A Igreja Matriz de Nossa Senhora de Sant’Ana, construída no século XVIII, em Chapada da Natividade, enfrenta deterioração e risco de desabamento. Diante da situação, o Ministério Público do Tocantins (MPTO) recomendou medidas de restauração do patrimônio histórico.
A Lei Municipal nº 176/2011 instituiu o tombamento municipal e a proteção oficial da Igreja Matriz de Nossa Senhora de Sant’Ana. A construção original utilizou técnicas tradicionais de taipa e adobe. O MPTO aponta que algumas paredes ruíram total ou parcialmente e que parte da cobertura da edificação se perdeu.
A orientação é direcionada para a Prefeitura de Chapada da Natividade e à Paróquia Nossa Senhora de Sant’Ana. Foi estabelecido um prazo de 10 dias para que o município e a paróquia executem medidas emergenciais, como o instalação de cobertura impermeável provisória e o uso de materiais para reforçar o escoramento das paredes, garantindo a proteção contra chuvas e ventos.
O g1 entrou em contato com o prefeito Elio Dionizio de Santana, que informou que o escoramento na estrutura já foi realizado e que a prefeitura não teria condições de arcar com os custos da reforma. Disse ainda que o município irá entrar em contato com o Estado para a tentativa de parceria para a restauração.
Igreja Matriz de Nossa Senhora de Sant’Ana em Chapada de Natividade — Foto: Divulgação/MPTO
As peças históricas – como os tijolos de adobe desprendidos, madeiras originais e imagens sacras – que pertencem à construção, deverão ser recolhidas para catalogação e preservação para o reaproveitamento.

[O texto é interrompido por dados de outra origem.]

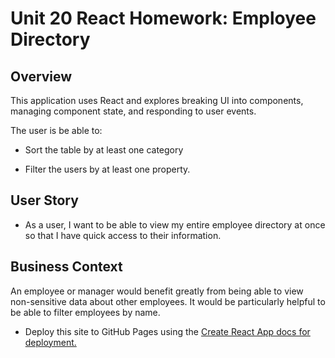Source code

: # Unit 20 React Homework: Employee Directory

## Overview

This application uses React and explores breaking UI into components, managing component state, and responding to user events.

The user is be able to:

- Sort the table by at least one category

- Filter the users by at least one property.

## User Story

- As a user, I want to be able to view my entire employee directory at once so that I have quick access to their information.

## Business Context

An employee or manager would benefit greatly from being able to view non-sensitive data about other employees. It would be particularly helpful to be able to filter employees by name.

- Deploy this site to GitHub Pages using the [Create React App docs for deployment.](https://create-react-app.dev/docs/deployment/#github-pages)
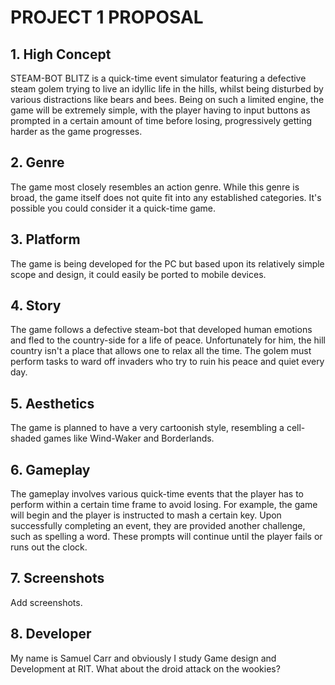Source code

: # PROJECT 1 PROPOSAL

## 1. High Concept

STEAM-BOT BLITZ is a quick-time event simulator featuring a defective steam golem trying to live an idyllic life in the hills, whilst being disturbed by various distractions like bears and bees. Being on such a limited engine, the game will be extremely simple, with the player having to input buttons as prompted in a certain amount of time before losing, progressively getting harder as the game progresses.

## 2. Genre

The game most closely resembles an action genre. While this genre is broad, the game itself does not quite fit into any established categories. It's possible you could consider it a quick-time game.

## 3. Platform

The game is being developed for the PC but based upon its relatively simple scope and design, it could easily be ported to mobile devices.

## 4. Story

The game follows a defective steam-bot that developed human emotions and fled to the country-side for a life of peace. Unfortunately for him, the hill country isn't a place that allows one to relax all the time. The golem must perform tasks to ward off invaders who try to ruin his peace and quiet every day.

## 5. Aesthetics

The game is planned to have a very cartoonish style, resembling a cell-shaded games like Wind-Waker and Borderlands.

## 6. Gameplay

The gameplay involves various quick-time events that the player has to perform within a certain time frame to avoid losing. For example, the game will begin and the player is instructed to mash a certain key. Upon successfully completing an event, they are provided another challenge, such as spelling a word. These prompts will continue until the player fails or runs out the clock.

## 7. Screenshots

Add screenshots.

## 8. Developer

My name is Samuel Carr and obviously I study Game design and Development at RIT. What about the droid attack on the wookies?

Foi estipulado, ainda, um prazo de 30 dias para que seja organizado e apresentado um plano que garanta a restauração completa da construção. Veja abaixo.
Prefeitura de Chapada da Natividade:
Apresentar cronograma detalhado de restauração;Atualizar orçamento elaborado em 2025 pelo município;Fornecer engenheiros civis para acompanhar e fiscalizar. Paróquia Nossa Senhora de Sant’Ana:
Colaborar ativamente na captação de recursos públicos e privados. Desabamento
A conservação do edifício era uma preocupação dos moradores. A igreja fica no fim de uma das avenidas principais da cidade. Na época, o padre Marcos Rabelo Campos, responsável pela paróquia, comentou que a comunidade estava perdendo parte da sua história.
“A comunidade perde um pedaço da sua história. Daqui a pouco, vão falar da igreja e os mais novos não vão saber como era o formato”, disse o padre.